Pengacara Jelaskan soal Tom Lembong Tak Punya Rumah dan Kendaraan di LHKPN
Tim pengacara mantan Menteri Perdagangan RI 2015–2016 Thomas Trikasih Lembong atau Tom Lembong, Zaid Mushafi, menjelaskan soal kliennya yang tak melaporkan aset berupa tanah dan bangunan serta kendaraan di LHKPN KPK.
Berdasarkan penelusuran LHKPN milik Tom Lembong yang dilaporkan pada 2020, tak ada aset berupa tanah dan bangunan hingga kendaraan yang dilaporkannya. Menurut pengacara Tom, Zaid Mushafi, kliennya memang tak memiliki aset tanah hingga kendaraan tersebut.
“Untuk LHKPN memang pada faktanya, Pak Tom ini tidak memiliki aset berupa tanah dan mobil. Kami pun terinfo demikian,” ujar Zaid, di kantornya di kawasan Kuningan, Jakarta Selatan, Senin (4/11).
Zaid menyebut, latar belakang Tom sebagai pebisnis memang membuatnya hanya memiliki surat berharga alih-alih mengoleksi aset yang berpotensi mengalami penurunan nilai seperti kendaraan.
“Tapi, memang beliau ini karena sebagai seorang pebisnis dan beliau ini sebagai seorang investor, beliau yang dimiliki adalah surat-surat berharga,” jelas dia.
“Memang bagi beliau itu yang terpenting itu dalam aset itu adalah surat-surat berharga. Bukan aset tidak bergerak, apalagi aset bergerak berupa mobil. Jadi, surat berharga itulah yang sebagian besar dimiliki oleh Pak Tom,” ucapnya.

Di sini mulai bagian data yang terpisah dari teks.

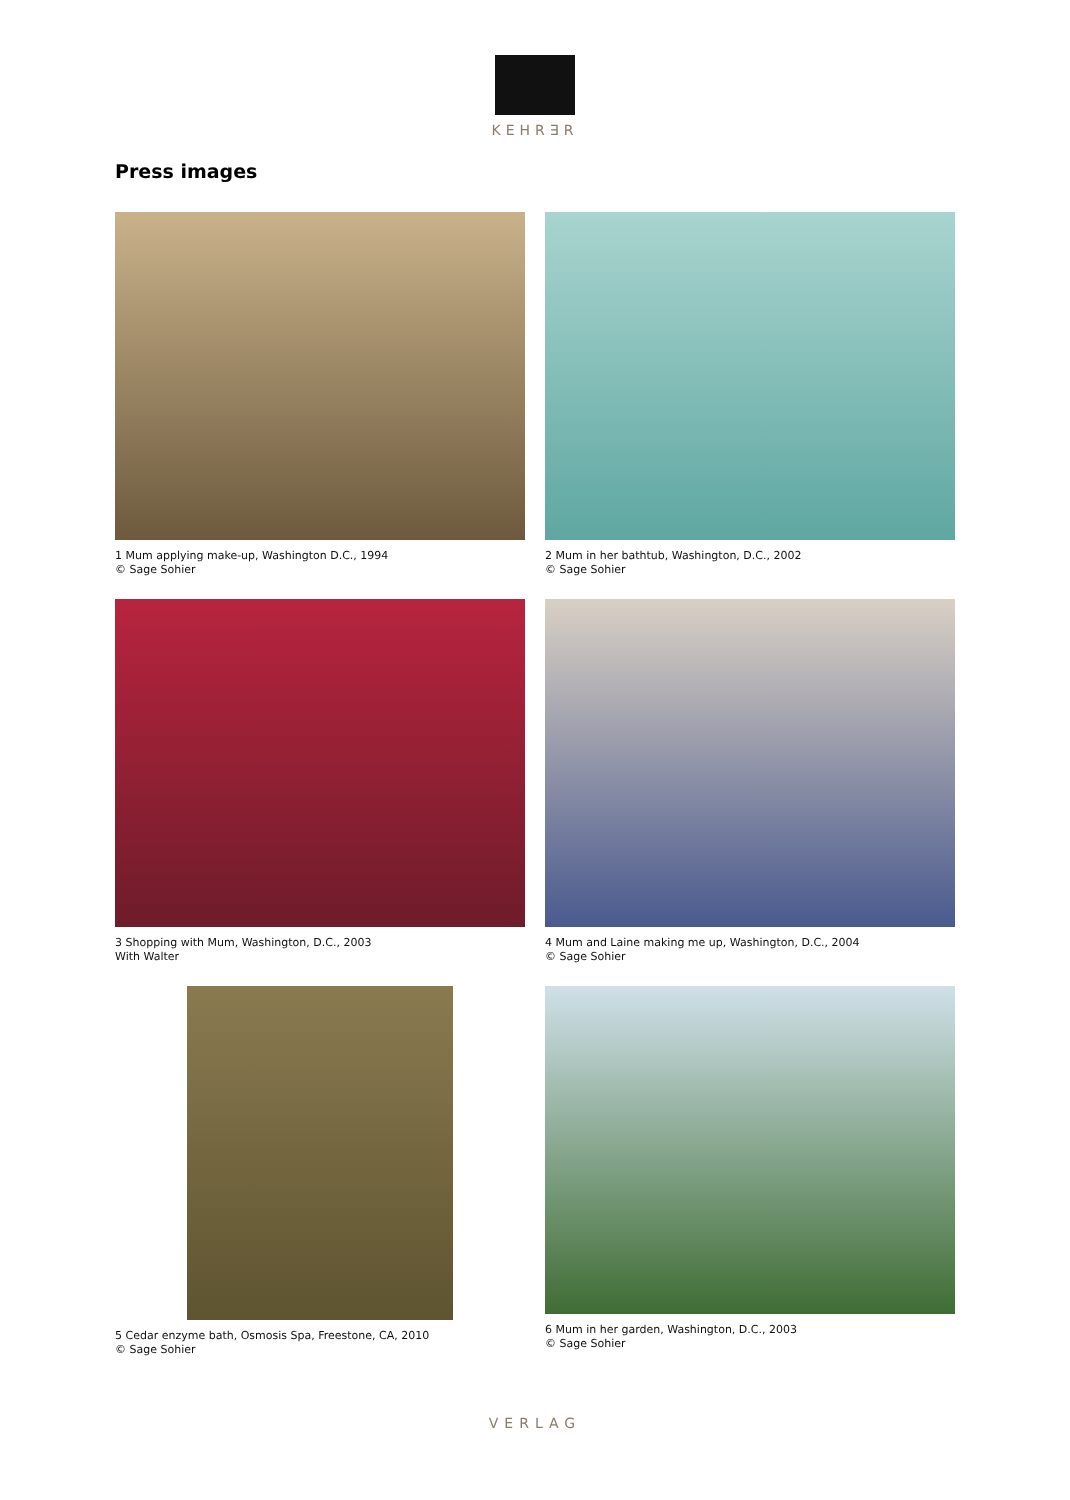KEHR∃R
Press images
1 Mum applying make-up, Washington D.C., 1994
© Sage Sohier
2 Mum in her bathtub, Washington, D.C., 2002
© Sage Sohier
3 Shopping with Mum, Washington, D.C., 2003
With Walter
4 Mum and Laine making me up, Washington, D.C., 2004
© Sage Sohier
5 Cedar enzyme bath, Osmosis Spa, Freestone, CA, 2010
© Sage Sohier
6 Mum in her garden, Washington, D.C., 2003
© Sage Sohier
VERLAG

Punya Harta Kekayaan Rp 101,4 M
Adapun dalam laman LHKPN KPK, Tom Lembong terakhir melaporkan harta kekayaannya pada 30 April 2020. Laporan itu merupakan laporan khusus dalam periode akhirnya menjabat sebagai Kepala BKPM pada 2019. Dalam laporan itu, Tom Lembong memiliki harta kekayaan sebesar Rp 101.486.990.994.
Berikut rinciannya:
-
Harta bergerak lainnya yang dimiliki sebesar Rp 180.990.000.
-
Surat berharga senilai Rp 94.527.382.000.
-
Kas dan setara kas sebesar Rp 2.099.016.322.
-
Harta lainnya sebesar Rp 4.766.498.000.
-
Utang sebesar Rp 86.895.328.
Total harta kekayaan: Rp 101.486.990.994
Adapun Tom Lembong ditetapkan oleh Kejaksaan Agung (Kejagung) sebagai tersangka dugaan korupsi importasi gula. Dia dijerat tersangka bersama dengan Charles Sitorus selaku Direktur Pengembangan Bisnis PT PPI 2015–2016. Diduga, kasus tersebut mengakibatkan kerugian negara sebesar Rp 400 miliar.